A project to improve Greymouth's flood protection to a one in 150-year flood event begins this week after four years of planning.
Local leaders suggest it will help boost confidence in the West Coast's largest town by enhancing the existing flood protection scheme, built in 1989-90 following two 100-year floods in 1988.
The latest project, over five stages, will widen and raise by up to a metre the existing flood protection banks encircling the town.
The Grey River and the local Sawyers Creek have flooded the town many times in the past 150 years, and it is also vulnerable to coastal inundation.
Greymouth Mayor Tania Gibson said the planned protection improvements will improve the town's outlook although Greymouth has the solid base of the existing 34-year-old protection banks.
"We're really lucky we got our (existing) floodwalls in back in the day because they would have cost a lot more now … they have proved their worth over time."
At the same time new coastal hazard modelling due for Greymouth, which was to account for the planned new protection, should remove some doubt for redevelopment plans, Mrs Gibson said.

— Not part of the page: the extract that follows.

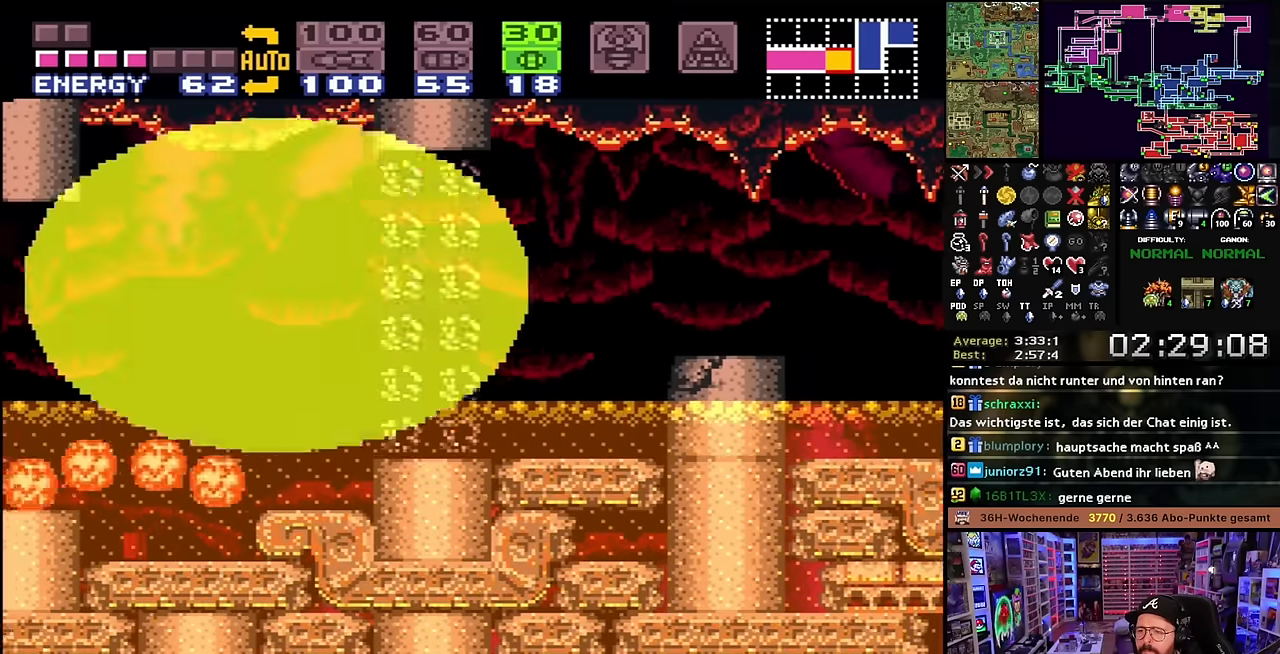
{"buttons": ["X", "DPAD_RIGHT"], "events": [[217, "B", "up"], [217, "X", "down"]]}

"It's definitely going to build confidence."
This includes council planning a multimillion-dollar library development in the low-lying CBD.
Other new development has also started including the anchor Pounamu Pathway centre development at the CBD entrance and a new retail development by the Mawhera Incorporation in Mackay St.

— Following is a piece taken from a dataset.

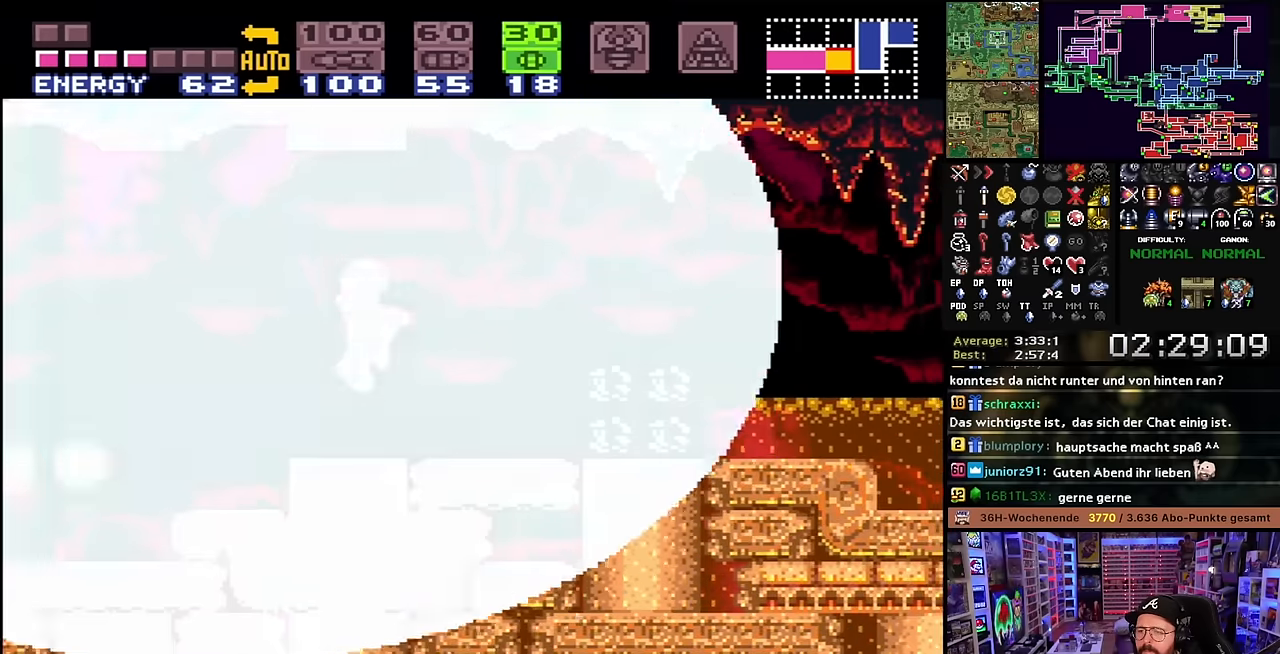
{"buttons": ["X", "DPAD_RIGHT"], "events": [[283, "DPAD_DOWN", "down"], [283, "DPAD_RIGHT", "up"], [283, "START", "down"], [283, "X", "up"], [300, "DPAD_DOWN", "up"], [300, "DPAD_RIGHT", "down"], [300, "START", "up"], [300, "X", "down"]]}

This renewed CBD confidence is a tentative reset of a 30-year trend of businesses moving south to higher ground.
West Coast Regional Council chair Peter Haddock, who was hands-on as a contractor for the existing floodwall network build 34 years ago, said it was a game-changer at the time but improvements were now necessary, given future climate predictions.
"I fully support the ongoing improvement to the Greymouth flood scheme, given the predicted climatic change and the likes. It's essential that council through the ratepayers continue to improve that wall."
As it was, there was little real option to move the town elsewhere, Cr Haddock said.
"I'm not sure what Greymouth would look like without that wall being there - it would be quite a different place.
"It was either completely move the town to higher ground or hold the line. I believe our community representatives at the time made the right decision."
It made sense now to build upon the existing network to give at least 70 years of security with additional protection for the likes of the 2017-built regional hospital Te Nikau bordering Waterwalk Rd, Cr Haddock said.
Mrs Gibson said the anticipated coastal hazard modelling in conjunction with the protection improvement would hopefully allow the town "to have peace of mind".
"I have heard there is quite a few developments planned along with our own People do have confidence now the town is renewing and buildings are coming down, which is promoting opportunities."
Council garnered just over $6 million of government funding via the Ministry of Business, Innovation and Employment (MBIE) in 2020 for flood protection including the co-funded project at Greymouth, aided by post-Covid funding as well.
The new work will include the removal of vegetation and topsoil, and the construction of stop banks and timber retaining walls.
The upgrade includes providing an additional 600mm of freeboard on the existing stopbanks from Richmond Quay to Anzac Park to align with previously raised sections along Mawhera Quay and Short St, undertaken in 2019-20.